Hello cTakes devs,
Before I start submitting pull requests, I wanted to introduce myself to
the team. My name is Jeffery Painter and I am currently working at
GlaxoSmithKline as a researcher in our AI/ML group for drug safety. I
have worked with the UMLS pretty extensively since around 2006-2007 and
was one of the co-developers of what became the OMOP Common Data Model
(CDM). You can see my full list of publications here:
https://javastats.com/about.html
I have been a long time contributor to the Apache Turbine and Apache
Torque projects, but have not participated with other Apache projects
directly, so not sure what the etiquette is for this group.
I had an itch to scratch as I had been using the old Perl
UMLS::Similarity module for years, and discovered about a year ago that
the ctakes-ytex package could potentially help solve these issues and I
have been able to wrangle it into producing what I need to support my
work. However, you probably all know this code has not really been
touched since 2013 from what I can tell.
I have been able to update the ctakes-ytex build process to now run with
modern versions of MySQL (using Ubuntu 23.10 and MySQL version 8.0.35)

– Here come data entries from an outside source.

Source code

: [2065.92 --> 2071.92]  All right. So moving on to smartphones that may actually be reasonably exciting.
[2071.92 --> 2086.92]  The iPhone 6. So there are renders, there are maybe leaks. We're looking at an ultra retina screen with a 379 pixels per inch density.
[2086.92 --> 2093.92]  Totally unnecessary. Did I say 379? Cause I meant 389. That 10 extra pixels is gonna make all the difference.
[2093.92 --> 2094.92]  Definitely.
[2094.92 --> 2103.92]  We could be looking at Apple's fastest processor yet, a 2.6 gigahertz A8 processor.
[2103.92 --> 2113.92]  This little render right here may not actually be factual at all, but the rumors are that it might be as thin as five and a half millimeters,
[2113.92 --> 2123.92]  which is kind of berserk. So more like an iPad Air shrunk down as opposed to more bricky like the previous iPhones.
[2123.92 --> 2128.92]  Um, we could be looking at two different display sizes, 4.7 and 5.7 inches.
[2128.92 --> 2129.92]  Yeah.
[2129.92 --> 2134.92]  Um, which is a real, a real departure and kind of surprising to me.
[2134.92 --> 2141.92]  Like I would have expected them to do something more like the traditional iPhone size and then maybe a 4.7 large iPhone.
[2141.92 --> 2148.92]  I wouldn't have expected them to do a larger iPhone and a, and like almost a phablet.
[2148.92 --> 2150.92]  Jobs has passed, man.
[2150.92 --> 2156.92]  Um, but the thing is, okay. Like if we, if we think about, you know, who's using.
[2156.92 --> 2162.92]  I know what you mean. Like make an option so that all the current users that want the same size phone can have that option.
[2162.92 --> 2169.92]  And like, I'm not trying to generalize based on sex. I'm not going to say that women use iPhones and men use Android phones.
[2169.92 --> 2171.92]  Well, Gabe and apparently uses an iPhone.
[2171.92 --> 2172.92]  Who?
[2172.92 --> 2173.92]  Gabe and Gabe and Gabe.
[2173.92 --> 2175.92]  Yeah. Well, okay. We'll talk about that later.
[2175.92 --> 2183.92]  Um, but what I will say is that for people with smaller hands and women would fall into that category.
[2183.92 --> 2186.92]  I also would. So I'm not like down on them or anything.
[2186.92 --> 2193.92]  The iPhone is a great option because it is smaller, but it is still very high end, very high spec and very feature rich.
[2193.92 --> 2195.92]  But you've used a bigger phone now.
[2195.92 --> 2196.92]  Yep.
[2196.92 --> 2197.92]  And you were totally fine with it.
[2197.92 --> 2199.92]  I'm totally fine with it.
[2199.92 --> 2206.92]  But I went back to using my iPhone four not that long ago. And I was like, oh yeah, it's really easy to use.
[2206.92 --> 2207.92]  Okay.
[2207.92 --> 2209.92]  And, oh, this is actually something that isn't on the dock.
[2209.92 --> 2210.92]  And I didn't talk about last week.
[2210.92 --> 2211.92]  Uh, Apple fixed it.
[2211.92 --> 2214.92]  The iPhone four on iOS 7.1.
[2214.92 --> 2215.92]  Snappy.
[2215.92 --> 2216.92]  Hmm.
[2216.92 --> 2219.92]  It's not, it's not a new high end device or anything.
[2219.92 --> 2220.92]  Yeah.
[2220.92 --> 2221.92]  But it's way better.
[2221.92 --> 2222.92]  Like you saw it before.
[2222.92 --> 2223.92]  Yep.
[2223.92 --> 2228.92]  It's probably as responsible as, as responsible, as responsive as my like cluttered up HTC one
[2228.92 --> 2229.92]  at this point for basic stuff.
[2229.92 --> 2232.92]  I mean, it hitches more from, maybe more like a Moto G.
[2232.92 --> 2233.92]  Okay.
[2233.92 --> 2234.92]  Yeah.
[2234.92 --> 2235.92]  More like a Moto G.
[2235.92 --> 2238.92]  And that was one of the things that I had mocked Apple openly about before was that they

which I would like to contribute back to the project. In addition, I
have found some computational "bugs" in a couple of the kernel metrics
in the ctakes-ytex package which I have now been able to correct and
match the outputs generated from the old Perl UMLS::Similarity package.
In addition, I've added a couple of metrics provided by the Perl module
which were not in the ctakes-ytex code (such as Resnik and Faith
algorithms).
I was going to propose submitting as 3 separate pull requests:
PR-1 : update build process to support modern MySQL database
Q's - is it appopriate to update the supplied MRCONSO.RRF and MRSTY.RRF
files from UMLS with current versions? How about me updating the
pre-built concept graphs as binary .gz files?
To support the MySQL connection, there are XML templates which parse the
DB connection and I don't have an elegant way to pass through the & vs
& so I had created two separate DB properties (one for direct JDBC
connections in the ctake-ytex code that can't work with the &
escaped version and another for the XML templates to parse)
PR-2 : submit corrections to the metrics which are broken
PR-3 : submit new metrics
Please let me know if this makes sense, and how best to work with your
team. Should I fork the github repo into my own or create a new branch
and submit the PRs from there? What are the preferred ways of working
and contributing to the cTakes project?
As I said, I have apache credentials already from my work with the
Turbine team since 2003, and I was elected a member a couple years ago :-)
Best,
Jeffery Painter
j...@jivecast.com
pain...@apache.org